(Beginning of Given information)
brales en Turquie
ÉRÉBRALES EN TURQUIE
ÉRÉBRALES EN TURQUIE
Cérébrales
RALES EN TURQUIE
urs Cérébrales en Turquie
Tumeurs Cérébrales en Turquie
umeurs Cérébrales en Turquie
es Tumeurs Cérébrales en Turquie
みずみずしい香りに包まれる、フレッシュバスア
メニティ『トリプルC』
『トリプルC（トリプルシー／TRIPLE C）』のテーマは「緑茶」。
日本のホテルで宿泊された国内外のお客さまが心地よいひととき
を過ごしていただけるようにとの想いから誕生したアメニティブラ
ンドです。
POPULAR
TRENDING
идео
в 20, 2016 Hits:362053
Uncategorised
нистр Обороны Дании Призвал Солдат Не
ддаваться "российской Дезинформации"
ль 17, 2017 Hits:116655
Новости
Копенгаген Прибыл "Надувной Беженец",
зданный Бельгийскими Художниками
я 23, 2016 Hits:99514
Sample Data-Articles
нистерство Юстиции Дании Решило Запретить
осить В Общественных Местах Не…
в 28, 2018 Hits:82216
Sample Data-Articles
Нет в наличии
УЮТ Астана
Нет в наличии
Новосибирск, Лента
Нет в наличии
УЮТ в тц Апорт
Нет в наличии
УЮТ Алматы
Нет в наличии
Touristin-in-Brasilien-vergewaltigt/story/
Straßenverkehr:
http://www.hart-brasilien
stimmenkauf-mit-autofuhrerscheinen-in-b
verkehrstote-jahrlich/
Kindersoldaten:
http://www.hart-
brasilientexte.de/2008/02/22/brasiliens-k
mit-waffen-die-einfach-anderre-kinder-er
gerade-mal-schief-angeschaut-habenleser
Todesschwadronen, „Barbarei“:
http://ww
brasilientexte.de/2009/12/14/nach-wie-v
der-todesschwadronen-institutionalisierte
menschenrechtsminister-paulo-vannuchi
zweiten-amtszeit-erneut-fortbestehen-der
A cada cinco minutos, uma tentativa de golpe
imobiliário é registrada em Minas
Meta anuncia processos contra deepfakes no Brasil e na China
(End of Given information)
Your task –
Reproduce every one of the rows above, substituting "Sample Data-Posts" for "Sample Data-Articles" wherever it occurs and keeping all other text the same.

Exercise result –
brales en Turquie
ÉRÉBRALES EN TURQUIE
ÉRÉBRALES EN TURQUIE
Cérébrales
RALES EN TURQUIE
urs Cérébrales en Turquie
Tumeurs Cérébrales en Turquie
umeurs Cérébrales en Turquie
es Tumeurs Cérébrales en Turquie
みずみずしい香りに包まれる、フレッシュバスア
メニティ『トリプルC』
『トリプルC（トリプルシー／TRIPLE C）』のテーマは「緑茶」。
日本のホテルで宿泊された国内外のお客さまが心地よいひととき
を過ごしていただけるようにとの想いから誕生したアメニティブラ
ンドです。
POPULAR
TRENDING
идео
в 20, 2016 Hits:362053
Uncategorised
нистр Обороны Дании Призвал Солдат Не
ддаваться "российской Дезинформации"
ль 17, 2017 Hits:116655
Новости
Копенгаген Прибыл "Надувной Беженец",
зданный Бельгийскими Художниками
я 23, 2016 Hits:99514
Sample Data-Posts
нистерство Юстиции Дании Решило Запретить
осить В Общественных Местах Не…
в 28, 2018 Hits:82216
Sample Data-Posts
Нет в наличии
УЮТ Астана
Нет в наличии
Новосибирск, Лента
Нет в наличии
УЮТ в тц Апорт
Нет в наличии
УЮТ Алматы
Нет в наличии
Touristin-in-Brasilien-vergewaltigt/story/
Straßenverkehr:
http://www.hart-brasilien
stimmenkauf-mit-autofuhrerscheinen-in-b
verkehrstote-jahrlich/
Kindersoldaten:
http://www.hart-
brasilientexte.de/2008/02/22/brasiliens-k
mit-waffen-die-einfach-anderre-kinder-er
gerade-mal-schief-angeschaut-habenleser
Todesschwadronen, „Barbarei“:
http://ww
brasilientexte.de/2009/12/14/nach-wie-v
der-todesschwadronen-institutionalisierte
menschenrechtsminister-paulo-vannuchi
zweiten-amtszeit-erneut-fortbestehen-der
A cada cinco minutos, uma tentativa de golpe
imobiliário é registrada em Minas
Meta anuncia processos contra deepfakes no Brasil e na China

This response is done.